La circulaire relative à la délimitation des périmètres des douars a élargi le champ d’application des permis de construire, permettant aux habitants de ne plus tenir compte d’une superficie minimale. Cette mesure a directement conduit à une hausse du nombre de bénéficiaires, qui s’élève aujourd’hui à 1,8 million, contre 550 000 avant la publication du texte. La ministre a souligné que cette évolution reflète une volonté d’alléger les contraintes administratives pour les populations rurales.
En termes de traitement administratif, le nombre de dossiers de permis de construire a connu une multiplication par plus de trois, passant de 52 855 à 193 423. Cette progression indique une capacité accrue des services à gérer les demandes, tout en respectant les nouvelles exigences de la circulaire. Le nombre de projets ayant reçu un avis favorable a également bondi, de 28 103 à plus de 111 000, témoignant d’une plus grande efficacité du processus d’instruction.
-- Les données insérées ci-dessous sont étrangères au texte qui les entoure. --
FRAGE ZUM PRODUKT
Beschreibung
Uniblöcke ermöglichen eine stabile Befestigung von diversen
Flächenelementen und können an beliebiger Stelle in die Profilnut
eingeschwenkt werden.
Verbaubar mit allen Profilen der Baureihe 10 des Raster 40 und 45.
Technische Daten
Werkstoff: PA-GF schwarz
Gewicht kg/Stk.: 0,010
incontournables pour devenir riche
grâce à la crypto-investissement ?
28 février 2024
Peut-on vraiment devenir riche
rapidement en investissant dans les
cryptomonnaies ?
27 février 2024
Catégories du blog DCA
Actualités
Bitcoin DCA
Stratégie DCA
Parmi les projets approuvés, les constructions de logements ont connu une hausse notable, passant de 22 844 à 62 200. La majorité, soit 68 %, concerne des superficies inférieures à 1 000 mètres carrés, ce qui correspond aux besoins de petites habitations rurales. Cette tendance montre que la simplification profite surtout aux ménages recherchant des solutions d’habitat modestes et adaptées aux zones peu densément peuplées.
Le volume des investissements liés aux projets de construction rurale a connu une augmentation spectaculaire, passant de 10 milliards à 110 milliards de dirhams. Cette hausse reflète l’impact économique de la circulaire, qui a encouragé les acteurs privés et publics à mobiliser davantage de capitaux pour le développement du bâti en milieu rural. La ministre a présenté ces chiffres comme un indicateur de la dynamique générée par la réforme.
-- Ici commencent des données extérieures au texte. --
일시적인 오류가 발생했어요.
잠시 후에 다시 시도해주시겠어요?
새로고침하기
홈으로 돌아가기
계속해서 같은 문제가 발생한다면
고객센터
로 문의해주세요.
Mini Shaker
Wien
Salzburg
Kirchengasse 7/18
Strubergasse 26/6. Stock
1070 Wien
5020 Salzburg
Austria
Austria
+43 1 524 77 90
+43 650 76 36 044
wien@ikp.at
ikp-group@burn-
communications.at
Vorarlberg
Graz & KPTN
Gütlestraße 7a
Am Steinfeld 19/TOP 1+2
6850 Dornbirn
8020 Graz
Le taux de couverture des communes rurales par les documents d’urbanisme a atteint 84 %, selon les données communiquées. Cette couverture accrue s’accompagne de l’approbation de 145 plans de développement pour les agglomérations rurales, renforçant ainsi la planification territoriale et la cohérence des projets de construction. La ministre a indiqué que ces plans constituent un cadre de référence pour les futures interventions urbaines.
La ministre a également rappelé le projet de loi N° 64.23, qui prévoit la création d’Agences régionales d’urbanisme et d’habitat. Ces agences sont destinées à renforcer la gouvernance de l’urbanisme en milieu rural, à simplifier davantage les procédures et à accélérer le traitement des demandes de permis. Le texte législatif vise à institutionnaliser les avancées déjà observées grâce à la circulaire.
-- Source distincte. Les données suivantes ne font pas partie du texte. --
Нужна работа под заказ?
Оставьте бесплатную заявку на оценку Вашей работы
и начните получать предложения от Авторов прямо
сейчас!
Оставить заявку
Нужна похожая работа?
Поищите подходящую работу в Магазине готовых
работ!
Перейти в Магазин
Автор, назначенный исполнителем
Malgré ces avancées, les sources ne précisent pas les critères exacts de sélection des douars délimités ni les modalités de suivi des projets approuvés. De plus, aucune information n’est fournie sur les éventuels retards ou difficultés rencontrées dans la mise en œuvre des plans de développement. Ces lacunes laissent ouverte la nécessité d’un suivi continu pour vérifier la pérennité des effets annoncés.
Contexte
La réforme s’inscrit dans un effort plus large de modernisation de l’urbanisme rural, visant à réduire les obstacles administratifs et à favoriser l’accès au logement pour les populations éloignées des centres urbains.
Pourquoi c’est important
En facilitant l’obtention de permis, la mesure contribue à dynamiser l’investissement dans les zones rurales, à améliorer l’offre de logements et à soutenir la croissance économique locale.
À suivre
L’application concrète du projet de loi N° 64.23 et la création des agences régionales d’urbanisme.
Le suivi des indicateurs de couverture des documents d’urbanisme au-delà du taux actuel de 84 %.
Ce que les sources ne disent pas encore
Les sources ne détaillent pas les critères de sélection des douars, les mécanismes de contrôle post‑approbation des projets, ni les éventuels obstacles rencontrés par les demandeurs après la simplification.